概括说来，总是寻找和时间点最接近的下一个Interval

特别的，相同时间的开始和结束的查询范围被调整成为总是包含下一个step：

if fromInterval == untilInterval:
    # Zero-length time range: always include the next point
    untilInterval += archive['secondsPerPoint']

计算offset

# Determine fromOffset
timeDistance = fromInterval - baseInterval
pointDistance = timeDistance // archive['secondsPerPoint']
byteDistance = pointDistance * pointSize
fromOffset = archive['offset'] + (byteDistance % archive['size'])

# Determine untilOffset
timeDistance = untilInterval - baseInterval
pointDistance = timeDistance // archive['secondsPerPoint']
byteDistance = pointDistance * pointSize
untilOffset = archive['offset'] + (byteDistance % archive['size'])

python `%` 运算的一个trick

byteDistance % archive['size']

能够达到wrap的效果，等价于

if byteDistance >= 0:
    return byteDistance
else:
    return archive['size'] + byteDistance

原因是python的求余运算 % 的特性

print(-3 % 5)
# 输出 2
print(3 % 5)
# 输出 3

读取数据

# Now we unpack the series data we just read (anything faster than unpack?)
byteOrder, pointTypes = pointFormat[0], pointFormat[1:]
points = len(seriesString) // pointSize
seriesFormat = byteOrder + (pointTypes * points)
unpackedSeries = struct.unpack(seriesFormat, seriesString)

# And finally we construct a list of values (optimize this!)
valueList = [None] * points  # Pre-allocate entire list for speed
currentInterval = fromInterval
step = archive['secondsPerPoint']

for i in xrange(0, len(unpackedSeries), 2):
    pointTime = unpackedSeries[i]
    if pointTime == currentInterval:
        pointValue = unpackedSeries[i + 1]
        valueList[i // 2] = pointValue  # In-place reassignment is faster than append()
    currentInterval += step

timeInfo = (fromInterval, untilInterval, step)
return (timeInfo, valueList)

其中比较重要的信息是，读取数据时会判断时间戳（Interval）是否等于期望的时间戳，如果不相同就认为没有值，设为None, 这是一种重要的行为，这样写的时候就可以离散写，不用连续写数据，结果的正确性得到保障。

数据库更新

Whisper数据库本身虽然支持单个数据点更新API update()也支持多个数据点更新API update_many()，但是在carbon的使用中，是使用多数据点更新的API,两者实现上类似，只是后者批量更新，IO效率更高，本文将讨论 update_many()

参数

path 代表文件路径
points is a list of (timestamp,value) points

排序

将列表中的点按照时间戳从大到小降序排列，完成后较新的数据点在前面

points = [(int(t), float(v)) for (t, v) in points]
points.sort(key=lambda p: p[0], reverse=True)  # Order points by timestamp, newest first

读取文件头

读取文件头返回数据结构

info = {
    'aggregationMethod': aggregationTypeToMethod.get(aggregationType, 'average'),
    'maxRetention': maxRetention,
    'xFilesFactor': xff,
    'archives': archives,
}

将数据点按照Archive’s Retention分组进行写入

for point in points:
    age = now - point[0]

    while currentArchive['retention'] < age:  # We can't fit any more points in this archive
        if currentPoints:  # Commit all the points we've found that it can fit
            currentPoints.reverse()  # Put points in chronological order
            __archive_update_many(fh, header, currentArchive, currentPoints)
            currentPoints = []
        try:
            currentArchive = next(archives)
        except StopIteration:
            currentArchive = None
            break

    if not currentArchive:
        break  # Drop remaining points that don't fit in the database

    currentPoints.append(point)

if currentArchive and currentPoints:  # Don't forget to commit after we've checked all the archives
    currentPoints.reverse()
    __archive_update_many(fh, header, currentArchive, currentPoints)
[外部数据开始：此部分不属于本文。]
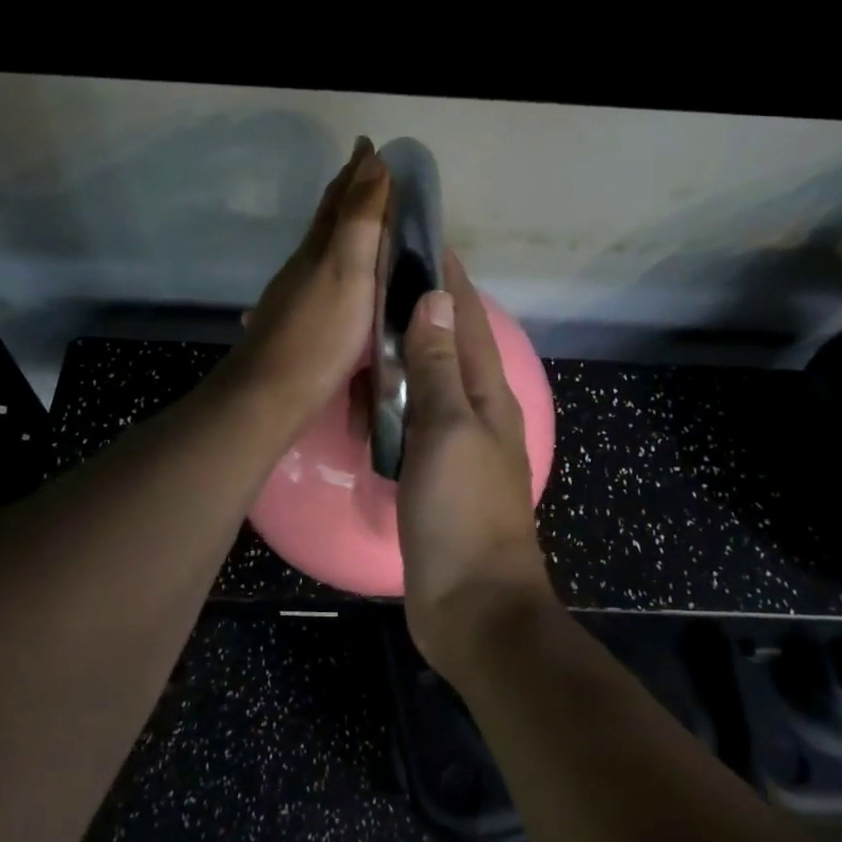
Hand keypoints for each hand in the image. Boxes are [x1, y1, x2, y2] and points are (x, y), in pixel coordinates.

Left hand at [225, 137, 389, 433]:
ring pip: (325, 249)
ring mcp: (299, 296)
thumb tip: (373, 162)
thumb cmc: (317, 334)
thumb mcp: (347, 272)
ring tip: (365, 220)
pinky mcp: (301, 325)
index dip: (357, 172)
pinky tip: (344, 280)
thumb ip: (360, 220)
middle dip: (348, 192)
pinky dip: (341, 264)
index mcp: (319, 249)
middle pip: (328, 220)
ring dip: (345, 228)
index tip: (370, 146)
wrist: (270, 396)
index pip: (340, 199)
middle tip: (368, 172)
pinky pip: (326, 279)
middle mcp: (305, 265)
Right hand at [396, 253, 553, 675]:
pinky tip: (356, 396)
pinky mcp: (430, 471)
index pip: (468, 315)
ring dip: (393, 355)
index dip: (446, 274)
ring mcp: (452, 442)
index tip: (416, 235)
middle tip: (365, 280)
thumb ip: (440, 365)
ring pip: (421, 380)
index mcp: (489, 392)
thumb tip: (435, 298)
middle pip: (444, 342)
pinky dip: (384, 402)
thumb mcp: (449, 430)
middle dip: (412, 307)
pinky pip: (406, 421)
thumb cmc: (462, 513)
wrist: (472, 607)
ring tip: (353, 329)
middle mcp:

值得注意的是数据在传入具体函数写入时，Points都做了order reverse，变成了oldest数据在最前面

PS：这块代码不容易理解

分组写入操作

具体实现函数 __archive_update_many(fh, header, archive, points)

数据点对齐

step = archive['secondsPerPoint']
alignedPoints = [(timestamp - (timestamp % step), value)
                 for (timestamp, value) in points]

数据点按照连续性分组

# Create a packed string for each contiguous sequence of points
packedStrings = []
previousInterval = None
currentString = b""
lenAlignedPoints = len(alignedPoints)
for i in xrange(0, lenAlignedPoints):
    # Take last point in run of points with duplicate intervals
    if i + 1 < lenAlignedPoints and alignedPoints[i][0] == alignedPoints[i + 1][0]:
        continue
    (interval, value) = alignedPoints[i]

    # 如果是开头或者时间点是连续的
    if (not previousInterval) or (interval == previousInterval + step):
        currentString += struct.pack(pointFormat, interval, value)
        previousInterval = interval
    else:  # 如果时间点断开了
        numberOfPoints = len(currentString) // pointSize
        startInterval = previousInterval - (step * (numberOfPoints - 1))
        packedStrings.append((startInterval, currentString))
        currentString = struct.pack(pointFormat, interval, value)
        previousInterval = interval
if currentString:
    numberOfPoints = len(currentString) // pointSize
    startInterval = previousInterval - (step * (numberOfPoints - 1))
    packedStrings.append((startInterval, currentString))

其中需要注意的点：

对齐后的时间点做了去重复操作，只保留时间上最后一个点，这是很重要的特性

数据写入

# Read base point and determine where our writes will start
fh.seek(archive['offset'])
packedBasePoint = fh.read(pointSize)
(baseInterval, baseValue) = struct.unpack(pointFormat, packedBasePoint)
if baseInterval == 0:  # This file's first update
    baseInterval = packedStrings[0][0]  # Use our first string as the base, so we start at the start

# Write all of our packed strings in locations determined by the baseInterval
for (interval, packedString) in packedStrings:
    timeDistance = interval - baseInterval
    pointDistance = timeDistance // step
    byteDistance = pointDistance * pointSize
    myOffset = archive['offset'] + (byteDistance % archive['size'])
    fh.seek(myOffset)
    archiveEnd = archive['offset'] + archive['size']
    bytesBeyond = (myOffset + len(packedString)) - archiveEnd

    if bytesBeyond > 0:
        fh.write(packedString[:-bytesBeyond])
        assert fh.tell() == archiveEnd, "archiveEnd=%d fh.tell=%d bytesBeyond=%d len(packedString)=%d" % (
        archiveEnd, fh.tell(), bytesBeyond, len(packedString))
        fh.seek(archive['offset'])
        fh.write(
            packedString[-bytesBeyond:])  # Safe because it can't exceed the archive (retention checking logic above)
    else:
        fh.write(packedString)

注意：这里的文件写入有warp的现象

聚合到下一级Archive

# Now we propagate the updates to lower-precision archives
higher = archive
lowerArchives = [arc for arc in header['archives'] if arc['secondsPerPoint'] > archive['secondsPerPoint']]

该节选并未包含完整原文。